I just wanted to show how unrealistic the original 5 hour/month downtime limit is.
Yesterday my server froze, at about 03:00 and I only saw it when I got up at about 07:00, rebooted it and it seemed to work OK.
Today the server froze again, this time at 01:00 and I only saw it, again, at 07:00. This time the server did not boot up properly and I had to troubleshoot it. I managed to boot it after about an hour.
Apparently the problem is with the HBA, backplane or at least one hard drive - the backplane froze with all drives put in. Booting the server without the drives, then inserting them one by one made it work, though one slot did not appear to work - I used a different slot for the drive.
I have ordered a new backplane and HBAs but the problem can return before the new parts get here. meaning, for a while, my node may not be as reliable as it was.
I just wanted to share this as an example of how unrealistic the 5 hour limit was.

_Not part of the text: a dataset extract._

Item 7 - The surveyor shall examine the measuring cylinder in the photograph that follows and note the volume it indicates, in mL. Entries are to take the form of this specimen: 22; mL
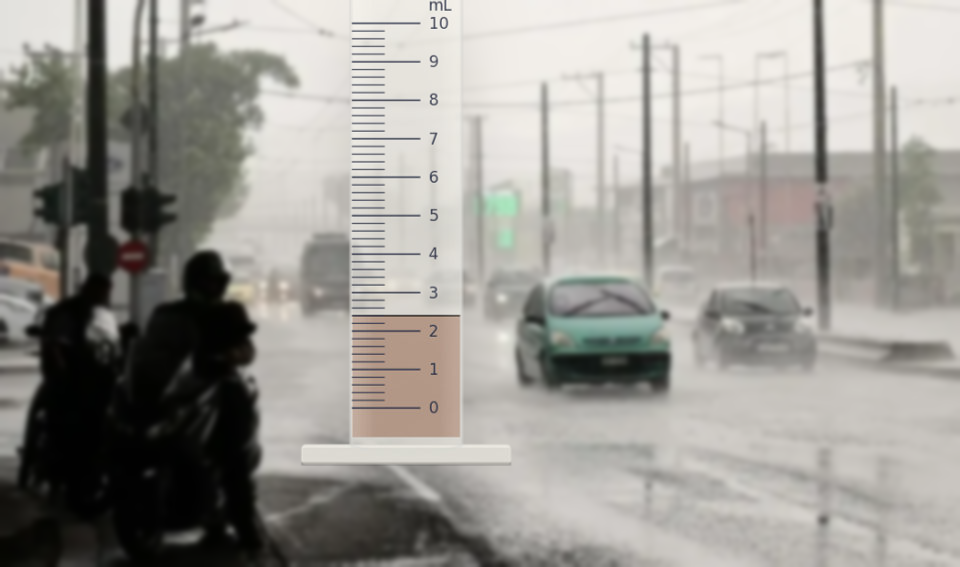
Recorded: 2.4; mL
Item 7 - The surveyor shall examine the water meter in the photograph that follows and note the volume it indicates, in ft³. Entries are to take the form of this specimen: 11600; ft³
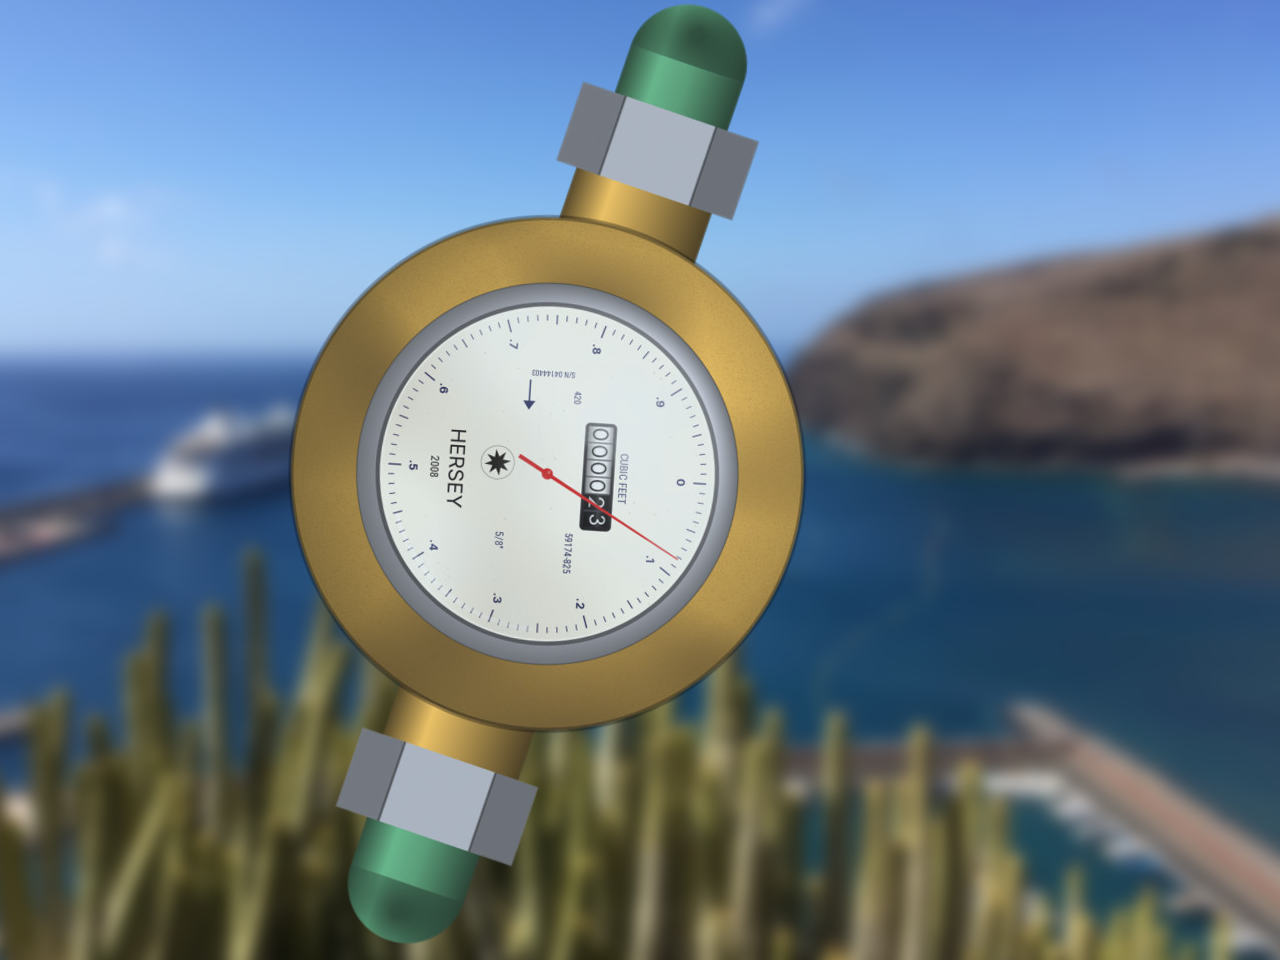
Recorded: 23.08; ft³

Maybe in a datacenter they would have spare parts and somebody would be on-call at night to fix them.
Unless I (or someone else) uses ceph or similar for the data and runs the node in a cluster (the node software itself does not make that very easy though), these sort of problems are to be expected in the long run.
EDIT: My node worked normally with minimal downtime for about 16 months. I do not know the actual downtime, but let’s assume it is 1hour/month or less. So, for 17 months I got 17+11hours of downtime which makes it 28hours/16months or 19h46m/year or 99.77%, which is quite normal IMO.